> **ASSIGNMENT**:
Starting at the line that contains "mantenido puede llevar", write out every line through the last one in the records below, word for word. Leave out any pictures.

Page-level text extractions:
◆ ◆ ◆ ◆

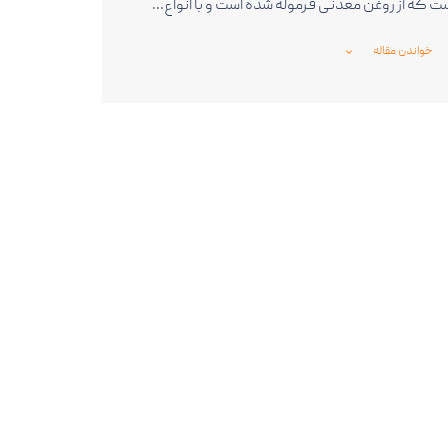
ت که از روغن معدنی فرموله شده است و با انواع…
خواندن مقاله
_expand_more_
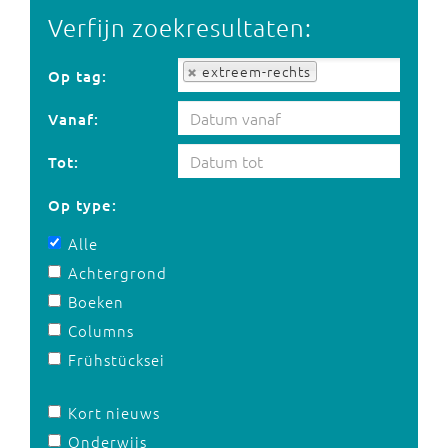
Verfijn zoekresultaten:
Op tag:
extreem-rechts
Op tag:
Vanaf:
Tot:
Op type:
Alle
Achtergrond
Boeken
Columns
Frühstücksei
Kort nieuws
Onderwijs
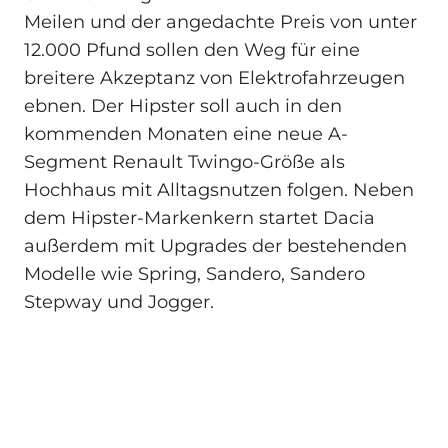
Meilen und der angedachte Preis von unter
12.000 Pfund sollen den Weg für eine
breitere Akzeptanz von Elektrofahrzeugen
ebnen. Der Hipster soll auch in den
kommenden Monaten eine neue A-
Segment Renault Twingo‑Größe als
Hochhaus mit Alltagsnutzen folgen. Neben
dem Hipster-Markenkern startet Dacia
außerdem mit Upgrades der bestehenden
Modelle wie Spring, Sandero, Sandero
Stepway und Jogger.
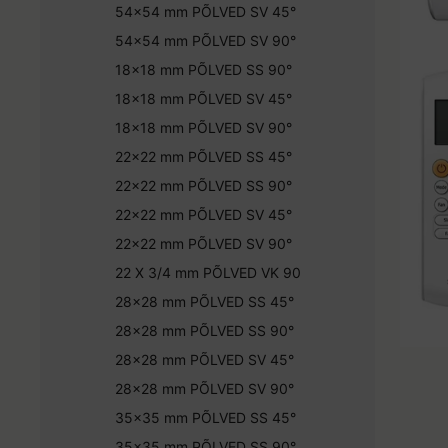
54x54 mm PÕLVED SV 45°
54x54 mm PÕLVED SV 90°
18x18 mm PÕLVED SS 90°
18x18 mm PÕLVED SV 45°
18x18 mm PÕLVED SV 90°
22x22 mm PÕLVED SS 45°
22x22 mm PÕLVED SS 90°
22x22 mm PÕLVED SV 45°
22x22 mm PÕLVED SV 90°
22 X 3/4 mm PÕLVED VK 90
28x28 mm PÕLVED SS 45°
28x28 mm PÕLVED SS 90°
28x28 mm PÕLVED SV 45°
28x28 mm PÕLVED SV 90°
35x35 mm PÕLVED SS 45°
35x35 mm PÕLVED SS 90°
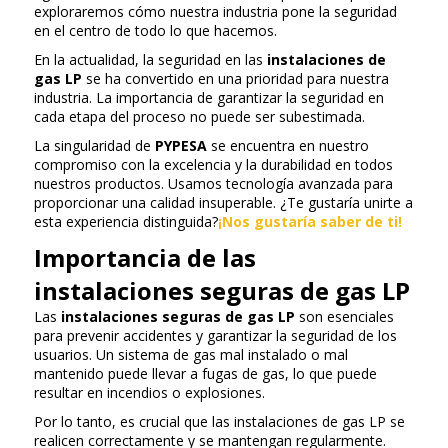
exploraremos cómo nuestra industria pone la seguridad
en el centro de todo lo que hacemos.
En la actualidad, la seguridad en las
instalaciones de
gas LP
se ha convertido en una prioridad para nuestra
industria. La importancia de garantizar la seguridad en
cada etapa del proceso no puede ser subestimada.
La singularidad de
PYPESA
se encuentra en nuestro
compromiso con la excelencia y la durabilidad en todos
nuestros productos. Usamos tecnología avanzada para
proporcionar una calidad insuperable. ¿Te gustaría unirte a
esta experiencia distinguida?
¡Nos gustaría saber de ti!
Importancia de las
instalaciones seguras de gas LP
Las
instalaciones seguras de gas LP
son esenciales
para prevenir accidentes y garantizar la seguridad de los
usuarios. Un sistema de gas mal instalado o mal
mantenido puede llevar a fugas de gas, lo que puede
resultar en incendios o explosiones.
Por lo tanto, es crucial que las instalaciones de gas LP se
realicen correctamente y se mantengan regularmente.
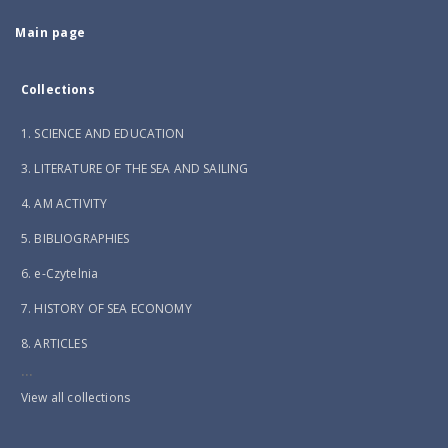
Main page
Collections
1. SCIENCE AND EDUCATION
3. LITERATURE OF THE SEA AND SAILING
4. AM ACTIVITY
5. BIBLIOGRAPHIES
6. e-Czytelnia
7. HISTORY OF SEA ECONOMY
8. ARTICLES
...
View all collections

◆ ◆ ◆ ◆

> **REPLY**:
mantenido puede llevar a fugas de gas, lo que puede
resultar en incendios o explosiones.
Por lo tanto, es crucial que las instalaciones de gas LP se
realicen correctamente y se mantengan regularmente.
Main page
Collections
1. SCIENCE AND EDUCATION
3. LITERATURE OF THE SEA AND SAILING
4. AM ACTIVITY
5. BIBLIOGRAPHIES
6. e-Czytelnia
7. HISTORY OF SEA ECONOMY
8. ARTICLES
...
View all collections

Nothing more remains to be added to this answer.